### LISTED ENTRIES
:::::
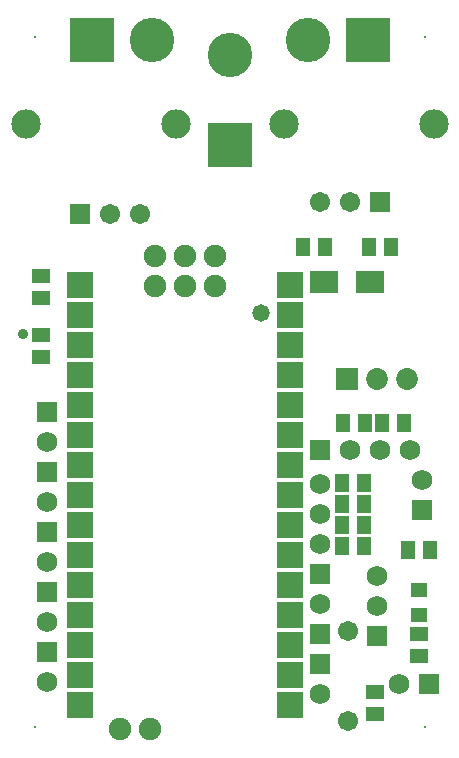
<source format=gbr>
%TF.GenerationSoftware,Altium Limited,Altium Designer,22.10.1 (41)*%
G04 Layer_Color=8388736*
%FSLAX26Y26*%
%MOIN*%
%TF.SameCoordinates,59CDB8F9-364B-4C5A-A8AF-F7A69B8E0267*%
%TF.FilePolarity,Negative*%
%TF.FileFunction,Soldermask,Top*%
%TF.Part,Single*%
G01*
G75*
%TA.AperFunction,ViaPad*%
%ADD29C,0.075000*%
%TA.AperFunction,ComponentPad*%
%ADD34R,0.148000X0.148000*%
%ADD35C,0.148000*%
%ADD36C,0.008000*%
%ADD37R,0.148000X0.148000*%
%ADD38C,0.068000*%
%ADD39R,0.068000X0.068000*%
%ADD40R,0.068000X0.068000*%
%ADD41C,0.098000*%
%ADD42C,0.072961*%
%ADD43R,0.072961X0.072961*%
%ADD44C,0.067055*%
%ADD45R,0.067055X0.067055*%
%TA.AperFunction,ViaPad*%
%ADD47C,0.058000*%
%ADD48C,0.036000*%
%TA.AperFunction,BGAPad,CuDef*%
%ADD55R,0.088000X0.088000*%
%TA.AperFunction,SMDPad,CuDef*%
%ADD56R,0.059181X0.045402*%
%ADD57R,0.055244X0.051307*%
%ADD58R,0.045402X0.059181*%
%ADD59R,0.092646X0.072961*%
D29*
X485000Y95000D02*
D03*
X385000D02*
D03*
X500000Y1571000D02*
D03*
Y1671000D02*
D03*
X600000Y1571000D02*
D03*
Y1671000D02*
D03*
X700000Y1571000D02*
D03*
Y1671000D02*
D03*
D34*
X750000Y2040000D02*
D03*
D35*
Y2340000D02*
D03*
X490000Y2390000D02*
D03*
X1010000D02*
D03*
D36*
X100000Y2400000D02*
D03*
X1400000D02*
D03*
X100000Y100000D02*
D03*
X1400000D02*
D03*
D37*
X290000Y2390000D02*
D03*
X1210000D02*
D03*
D38*
X1050000Y910000D02*
D03*
Y710000D02*
D03*
Y810000D02*
D03*
X1250000Y1025000D02*
D03*
X1150000D02*
D03*
X1350000D02*
D03*
X1240000Y505000D02*
D03*
Y605000D02*
D03*
X1315000Y245000D02*
D03*
X1390000Y925000D02*
D03*
X140000Y1050000D02*
D03*
X1050000Y510000D02*
D03*
X140000Y650000D02*
D03*
Y250000D02*
D03*
X1050000Y210000D02*
D03*
X140000Y850000D02*
D03*
Y450000D02*
D03*
D39*
X1050000Y610000D02*
D03*
X1240000Y405000D02*
D03*
X1390000Y825000D02*
D03*
X140000Y1150000D02*
D03*
X1050000Y410000D02*
D03*
X140000Y750000D02*
D03*
Y350000D02*
D03*
X1050000Y310000D02*
D03*
X140000Y950000D02*
D03*
Y550000D02*
D03*
D40*
X1050000Y1025000D02*
D03*
X1415000Y245000D02*
D03*
D41*
X570000Y2110000D02*
D03*
X70000D02*
D03*
X930000D02*
D03*
X1430000D02*
D03*
D42*
X1340000Y1260000D02*
D03*
X1240000D02*
D03*
D43*
X1140000D02*
D03*
D44*
X450000Y1810000D02*
D03*
X350000D02*
D03*
X1145000Y420000D02*
D03*
Y120000D02*
D03*
X1150000Y1850000D02*
D03*
X1050000D02*
D03*
D45*
X250000Y1810000D02*
D03*
X1250000Y1850000D02*
D03*
D47*
X855000Y1480000D02*
D03*
D48*
X60000Y1410000D02*
D03*
D55*
X250000Y1475000D02*
D03*
Y1375000D02*
D03*
Y1275000D02*
D03*
Y1175000D02*
D03*
Y1075000D02*
D03*
Y975000D02*
D03*
Y875000D02*
D03*
Y775000D02*
D03*
Y675000D02*
D03*
Y575000D02*
D03*
Y475000D02*
D03*
Y375000D02*
D03*
Y275000D02*
D03*
Y175000D02*
D03*
X950000Y1575000D02*
D03*
Y1475000D02*
D03*
Y1375000D02*
D03*
Y1275000D02*
D03*
Y1175000D02*
D03*
Y1075000D02*
D03*
Y975000D02*
D03*
Y875000D02*
D03*
Y775000D02*
D03*
Y175000D02*
D03*
Y275000D02*
D03*
Y375000D02*
D03*
Y475000D02*
D03*
Y575000D02*
D03*
Y675000D02*
D03*
X250000Y1575000D02*
D03*
D56*
X1380000Y411417D02*
D03*
Y338583D02*
D03*
X120000Y1333583D02*
D03*
Y1406417D02*
D03*
Y1530000D02*
D03*
Y1602835D02*
D03*
X1235000Y143583D02*
D03*
Y216417D02*
D03*
D57*
X1380000Y473661D02*
D03*
Y556339D02*
D03*
D58*
X1196417Y775000D02*
D03*
X1123583D02*
D03*
X1343583Y690000D02*
D03*
X1416417D02*
D03*
X1196417Y705000D02*
D03*
X1123583D02*
D03*
Y845000D02*
D03*
X1196417D02*
D03*
X1123583Y915000D02*
D03*
X1196417D02*
D03*
X993583Y1700000D02*
D03*
X1066417D02*
D03*
X1213583D02*
D03*
X1286417D02*
D03*
X1331417Y1115000D02*
D03*
X1258583D02*
D03*
X1128583D02*
D03*
X1201417D02*
D03*
D59*
X1216772Y1585000D02*
D03*
X1063228D02*
D03*
%TF.MD5,157bced652c98bba919f691185d4ae78*%
M02*

</source>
:::::
Each entry above should be printed exactly, and any picture in it left out.

### PROBLEM SOLUTION
<source format=gbr>
%TF.GenerationSoftware,Altium Limited,Altium Designer,22.10.1 (41)*%
G04 Layer_Color=8388736*
%FSLAX26Y26*%
%MOIN*%
%TF.SameCoordinates,59CDB8F9-364B-4C5A-A8AF-F7A69B8E0267*%
%TF.FilePolarity,Negative*%
%TF.FileFunction,Soldermask,Top*%
%TF.Part,Single*%
G01*
G75*
%TA.AperFunction,ViaPad*%
%ADD29C,0.075000*%
%TA.AperFunction,ComponentPad*%
%ADD34R,0.148000X0.148000*%
%ADD35C,0.148000*%
%ADD36C,0.008000*%
%ADD37R,0.148000X0.148000*%
%ADD38C,0.068000*%
%ADD39R,0.068000X0.068000*%
%ADD40R,0.068000X0.068000*%
%ADD41C,0.098000*%
%ADD42C,0.072961*%
%ADD43R,0.072961X0.072961*%
%ADD44C,0.067055*%
%ADD45R,0.067055X0.067055*%
%TA.AperFunction,ViaPad*%
%ADD47C,0.058000*%
%ADD48C,0.036000*%
%TA.AperFunction,BGAPad,CuDef*%
%ADD55R,0.088000X0.088000*%
%TA.AperFunction,SMDPad,CuDef*%
%ADD56R,0.059181X0.045402*%
%ADD57R,0.055244X0.051307*%
%ADD58R,0.045402X0.059181*%
%ADD59R,0.092646X0.072961*%
D29*
X485000Y95000D02*
D03*
X385000D02*
D03*
X500000Y1571000D02*
D03*
Y1671000D02*
D03*
X600000Y1571000D02*
D03*
Y1671000D02*
D03*
X700000Y1571000D02*
D03*
Y1671000D02*
D03*
D34*
X750000Y2040000D02*
D03*
D35*
Y2340000D02*
D03*
X490000Y2390000D02*
D03*
X1010000D02*
D03*
D36*
X100000Y2400000D02*
D03*
X1400000D02*
D03*
X100000Y100000D02*
D03*
X1400000D02*
D03*
D37*
X290000Y2390000D02*
D03*
X1210000D02*
D03*
D38*
X1050000Y910000D02*
D03*
Y710000D02*
D03*
Y810000D02*
D03*
X1250000Y1025000D02*
D03*
X1150000D02*
D03*
X1350000D02*
D03*
X1240000Y505000D02*
D03*
Y605000D02*
D03*
X1315000Y245000D02*
D03*
X1390000Y925000D02*
D03*
X140000Y1050000D02*
D03*
X1050000Y510000D02*
D03*
X140000Y650000D02*
D03*
Y250000D02*
D03*
X1050000Y210000D02*
D03*
X140000Y850000D02*
D03*
Y450000D02*
D03*
D39*
X1050000Y610000D02*
D03*
X1240000Y405000D02*
D03*
X1390000Y825000D02*
D03*
X140000Y1150000D02*
D03*
X1050000Y410000D02*
D03*
X140000Y750000D02*
D03*
Y350000D02*
D03*
X1050000Y310000D02*
D03*
X140000Y950000D02*
D03*
Y550000D02*
D03*
D40*
X1050000Y1025000D02*
D03*
X1415000Y245000D02*
D03*
D41*
X570000Y2110000D02*
D03*
X70000D02*
D03*
X930000D02*
D03*
X1430000D02*
D03*
D42*
X1340000Y1260000D02*
D03*
X1240000D02*
D03*
D43*
X1140000D02*
D03*
D44*
X450000Y1810000D02*
D03*
X350000D02*
D03*
X1145000Y420000D02*
D03*
Y120000D02*
D03*
X1150000Y1850000D02*
D03*
X1050000D02*
D03*
D45*
X250000Y1810000D02*
D03*
X1250000Y1850000D02*
D03*
D47*
X855000Y1480000D02*
D03*
D48*
X60000Y1410000D02*
D03*
D55*
X250000Y1475000D02*
D03*
Y1375000D02*
D03*
Y1275000D02*
D03*
Y1175000D02*
D03*
Y1075000D02*
D03*
Y975000D02*
D03*
Y875000D02*
D03*
Y775000D02*
D03*
Y675000D02*
D03*
Y575000D02*
D03*
Y475000D02*
D03*
Y375000D02*
D03*
Y275000D02*
D03*
Y175000D02*
D03*
X950000Y1575000D02*
D03*
Y1475000D02*
D03*
Y1375000D02*
D03*
Y1275000D02*
D03*
Y1175000D02*
D03*
Y1075000D02*
D03*
Y975000D02*
D03*
Y875000D02*
D03*
Y775000D02*
D03*
Y175000D02*
D03*
Y275000D02*
D03*
Y375000D02*
D03*
Y475000D02*
D03*
Y575000D02*
D03*
Y675000D02*
D03*
X250000Y1575000D02*
D03*
D56*
X1380000Y411417D02*
D03*
Y338583D02*
D03*
X120000Y1333583D02*
D03*
Y1406417D02*
D03*
Y1530000D02*
D03*
Y1602835D02*
D03*
X1235000Y143583D02*
D03*
Y216417D02*
D03*
D57*
X1380000Y473661D02*
D03*
Y556339D02*
D03*
D58*
X1196417Y775000D02*
D03*
X1123583D02*
D03*
X1343583Y690000D02*
D03*
X1416417D02*
D03*
X1196417Y705000D02*
D03*
X1123583D02*
D03*
Y845000D02*
D03*
X1196417D02*
D03*
X1123583Y915000D02*
D03*
X1196417D02*
D03*
X993583Y1700000D02*
D03*
X1066417D02*
D03*
X1213583D02*
D03*
X1286417D02*
D03*
X1331417Y1115000D02*
D03*
X1258583D02*
D03*
X1128583D02*
D03*
X1201417D02*
D03*
D59*
X1216772Y1585000D02*
D03*
X1063228D02*
D03*
%TF.MD5,157bced652c98bba919f691185d4ae78*%
M02*

</source>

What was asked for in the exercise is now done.